Pour ces mêmes années, le rapport du Défenseur des Enfants examinera les dysfonctionnements de l’Aide sociale à l’enfance, en réponse aux plaintes reçues, mais surtout dans un souci d’améliorer le système français de protection de l’enfance (Défenseur des Enfants, 2004).

Ces rapports sur la situation en France montraient tous la résistance de l’institution au changement, malgré l’évolution très marquée des textes internationaux, en particulier en ce qui concerne les droits de l’enfant.
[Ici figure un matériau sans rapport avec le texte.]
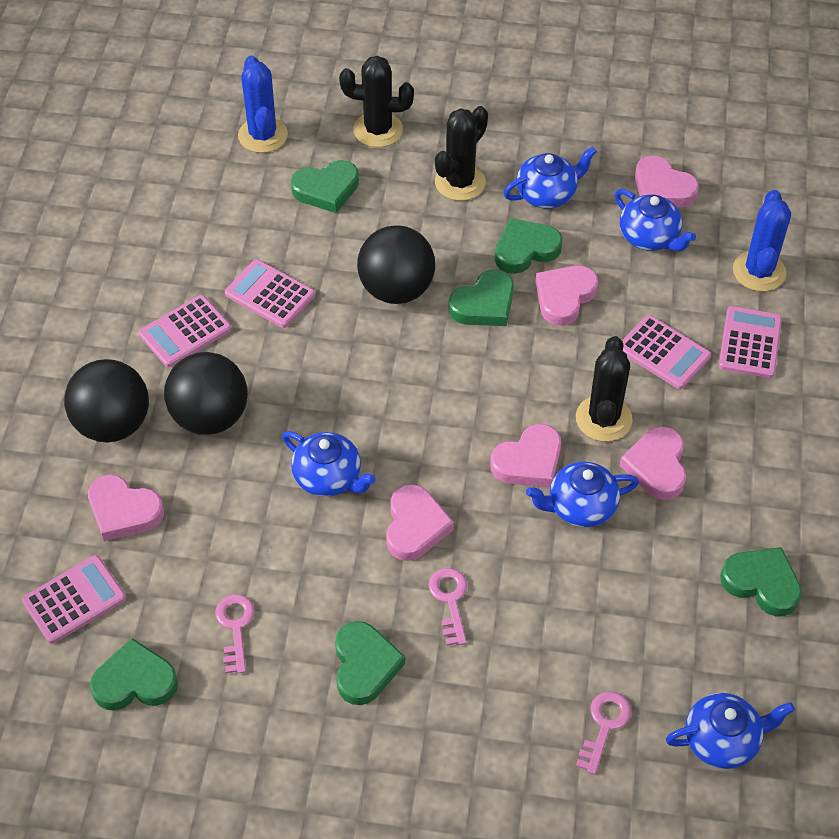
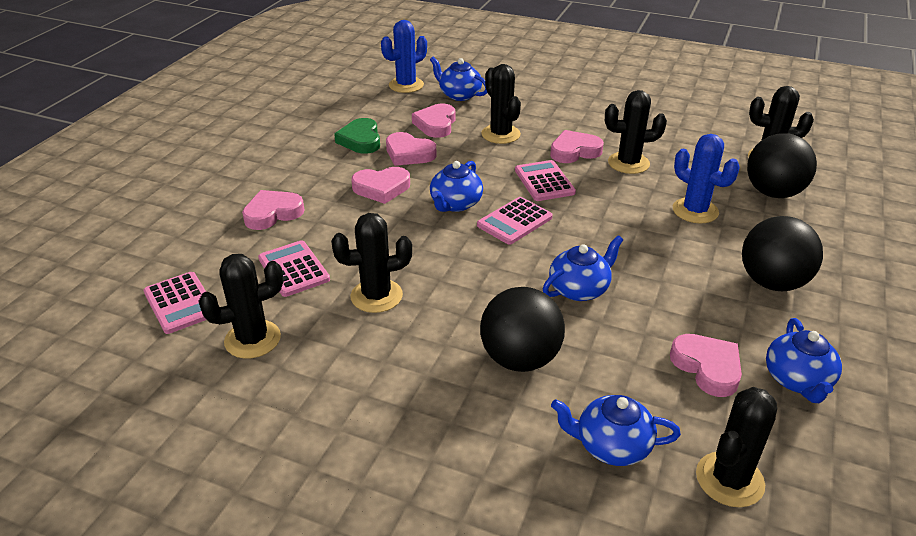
black cactus: 3 -> 6
green heart: 6 -> 1
pink calculator: 5 -> 4
pink key: 3 -> 0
Leur influence a néanmoins été certaine puisque si, en 1975, on comptait 235 000 enfants placés, leur diminution a été constante et le chiffre s’est stabilisé dans les années récentes autour de 135 000 (Observatoire National de l'action sociale décentralisée (ODAS), 2003).

L’article 8 de la Convention européenne des droits de l’homme énonce le principe selon lequel « Toute personne a droit au respect de sa vie privée et familiale ». La Cour européenne a ainsi reconnu que « Pour un parent et son enfant, être

ensemble représente un élément fondamental de la vie familiale » et que si un

lien familial existe, «L’Etat doit agir de façon à permettre à ce lien de se

développer » (ATD QUART MONDE, 2002). La convention, dans le même article

alinéa 2, évoque les exceptions au principe précédent qui doivent rencontrer trois conditions : « Il ne peut y avoir ingérence d’une autorité publique dans l’exercice

de ce droit que pour autant que cette ingérence est prévue par la loi et qu’elle constitue une mesure nécessaire dans une société démocratique pour rencontrer un ensemble de buts ».

La France dispose d’une loi prévoyant une ingérence dans la vie familiale, que nous évoquerons un peu plus loin. La première condition est donc facilement remplie. Pour ce qui est de la seconde, beaucoup plus confuse, Françoise Tulkens interroge la question épineuse du bien-être de l’enfant « L’intérêt de l’enfant bien

sûr doit passer avant toute autre considération, mais l’intérêt de l’enfant présente un double aspect. Il est certain que garantir à un enfant une évolution, dans un environnement sain, relève de son intérêt. Et donc la Cour l’a souvent dit, l’article 8 ne peut autoriser un parent à prendre des mesures qui sont préjudiciables à la santé ou au développement de l’enfant. Mais d’un autre côté, il est tout aussi clair que l’intérêt de l’enfant est que le lien entre lui et sa famille soit maintenu, sauf dans des cas extrêmes. Briser un tel lien revient à couper l’enfant de ses racines et peut être considéré comme une forme de maltraitance sociale » (ATD QUART MONDE, 2002). Enfin, la troisième condition est que

cette mesure soit nécessaire et donc que les motifs invoqués soient sérieux, décisifs, pertinents et établissent un besoin social impérieux (ibid, p. 99).

D’autres aspects intéressants de la limitation par la Cour européenne des droits des Etats à séparer les parents des enfants retiendront notre attention dans les

développements concernant notre travail empirique, nous ne les évoquons donc pas maintenant.

Quant à la question spécifique du placement des enfants de mère toxicomane, elle n’est que très peu abordée en soi dans la littérature française médicale ou spécialisée, sinon dans des études épidémiologiques concernant les grossesses en particulier des femmes héroïnomanes, comme une conséquence sociale de la consommation.